Measuring running time of computational geometry algorithms

I am taking a course on computational geometry in the fall, where we will be implementing some algorithms in C or C++ and benchmarking them. Most of the students generate a few datasets and measure their programs with the time command, but I would like to be a bit more thorough.
I am thinking about writing a program to automatically generate different datasets, run my program with them and use R to test hypotheses and estimate parameters.
So... How do you measure program running time more accurately?
What might be relevant to measure?
What hypotheses might be interesting to test (variance, effects caused by caching, etc.)?
Should I test my code on more than one machine?
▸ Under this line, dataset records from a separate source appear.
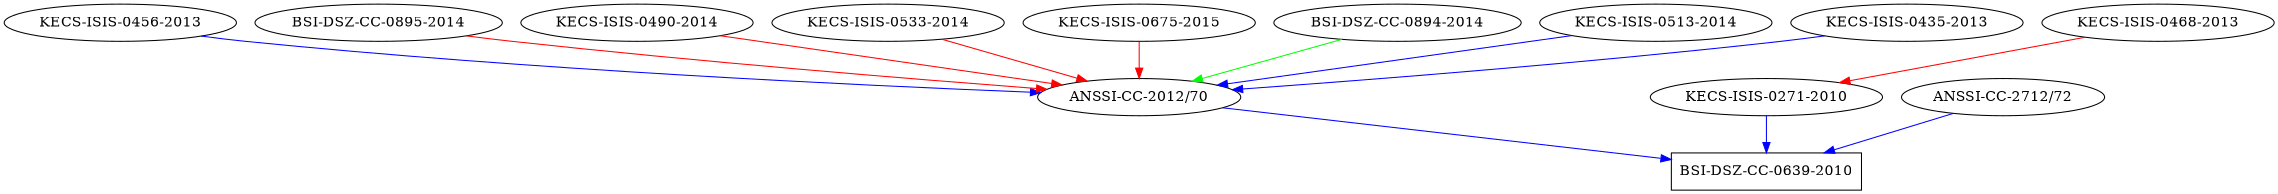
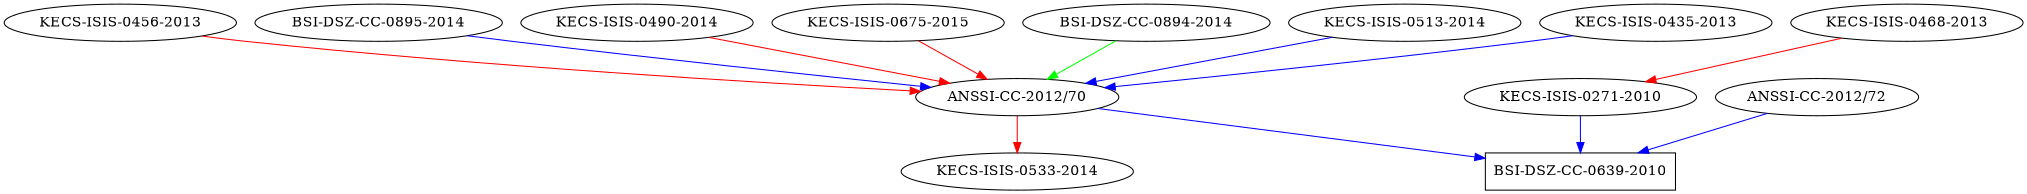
  digraph {
    edge [color=red]
    n1 [label="BSI-DSZ-CC-0639-2010" shape=box]
    n2 [label="ANSSI-CC-2012/70"]
    n3 [label="KECS-ISIS-0271-2010"]
-   n4 [label="ANSSI-CC-2712/72"]
+   n4 [label="ANSSI-CC-2012/72"]
    n5 [label="KECS-ISIS-0456-2013"]
    n6 [label="BSI-DSZ-CC-0895-2014"]
    n7 [label="KECS-ISIS-0490-2014"]
    n8 [label="KECS-ISIS-0468-2013"]
    n9 [label="KECS-ISIS-0533-2014"]
    n10 [label="KECS-ISIS-0675-2015"]
    n11 [label="BSI-DSZ-CC-0894-2014"]
    n12 [label="KECS-ISIS-0513-2014"]
    n13 [label="KECS-ISIS-0435-2013"]
    n2 -> n1 [color=blue]
    n3 -> n1 [color=blue]
    n4 -> n1 [color=blue]
-   n5 -> n2 [color=blue]
-   n6 -> n2
+   n5 -> n2
+   n6 -> n2 [color=blue]
    n7 -> n2
    n8 -> n3
-   n9 -> n2
+   n2 -> n9
    n10 -> n2
    n11 -> n2 [color=green]
    n12 -> n2 [color=blue]
    n13 -> n2 [color=blue]
  }
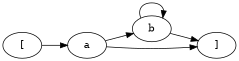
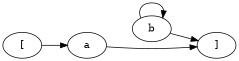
  digraph {
    rankdir=LR
    n1 [label="["]
    n2 [label=a]
    n3 [label=b]
    n4 [label="]"]
    n1 -> n2
-   n2 -> n3
    n2 -> n4
    n3 -> n3
    n3 -> n4
  }
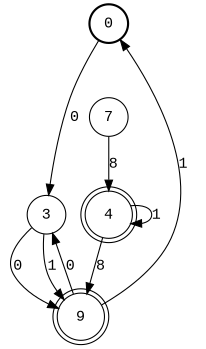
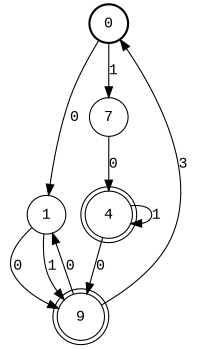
  digraph {
    fontname="Liberation Mono"
    node [fontname="Liberation Mono" shape=circle]
    edge [fontname="Liberation Mono"]
    0 [style=bold]
-   1 [label=3]
+   1
    n3 [label=7]
    n4 [label=9 peripheries=2]
    4 [peripheries=2]
    0 -> 1 [label=0]
+   0 -> n3 [label=1]
    1 -> n4 [label=0]
    1 -> n4 [label=1]
-   n3 -> 4 [label=8]
-   n4 -> 0 [label=1]
+   n3 -> 4 [label=0]
+   n4 -> 0 [label=3]
    n4 -> 1 [label=0]
-   4 -> n4 [label=8]
+   4 -> n4 [label=0]
    4 -> 4 [label=1]
  }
How should these machines differ?
My overall goals are to learn how these algorithms perform in practice, which implementation techniques are better and how the hardware actually performs.
Profilers are great. Valgrind is pretty popular. Also, I'd suggest trying your code out on risc machines if you can get access to some. Their performance characteristics are different from those of cisc machines in interesting ways.
You could use the Windows API timing function (are not that exactly) and you can use the RDTSC inline assembler command which is sub-nanosecond exact(don't forget that the command and the instructions around it create a small overhead of some hundreds cycles but this is not an big issue).
In order to get better accuracy with program metrics, you will have to run your program many times, such as 100 or 1000.
For more details, on metrics, search the web for metrics and profiling.
Beware that programs may differ in performance (time) measurements due to things running in the background such as virus scanners, music players, and other programs with timers in them.
You could test your program on different machines. Processor clock rates, L1 and L2 cache sizes, RAM sizes, and Disk speeds are all factors (as well as the number of other programs / tasks running concurrently). Floating point may also be a factor.
If you want, you can challenge your compiler by printing the assembly language of the listings for various optimization settings. See which setting produces the fewest or most efficient assembly code.
Since your processing data, look at data driven design: http://www.gamearchitect.net/Articles/DataDrivenDesign.html
You can use the Windows High Performance Counter to get nanosecond accuracy. Technically, afaik, the HPC can be any speed, but you can query it's counts per second, and as far as I know, most CPUs do very very high performance counting.
What you should do is just get a professional profiler. That's what they're for. More realistically, however.
If you're only comparing between algorithms, as long as your machine doesn't happen to excel in one area (Pentium D, SSD sort of thing) it shouldn't matter too much to do it on just one machine. If you want to look at cache effects, try running the algorithm right after the machine starts up (make sure that you get a copy of Windows 7, should be free for CS students), then leave it doing something that can be plenty cache heavy, like image processing, for 24h or something to convince the OS to cache it. Then run algorithm again. Compare.
You didn't specify your platform. If you are on a POSIX system (eg linux) have a look into clock_gettime. This lets you access different kinds of clocks e.g wall clock time or cpu time. You also may get to know about the precision of the clocks.
Since you are willing to do good statistics on your numbers, you should repeat your experiments often enough such that the statistical test give you enough confidence.
If your measurements are not too fine grained and your variance is low this often is quite good for 10 probes or so. But if you go down to small scale, a short function or so, you might need to go much higher.
Also you would have to ensure reproducible experimental conditions, no other load on the machine, enough memory available etc.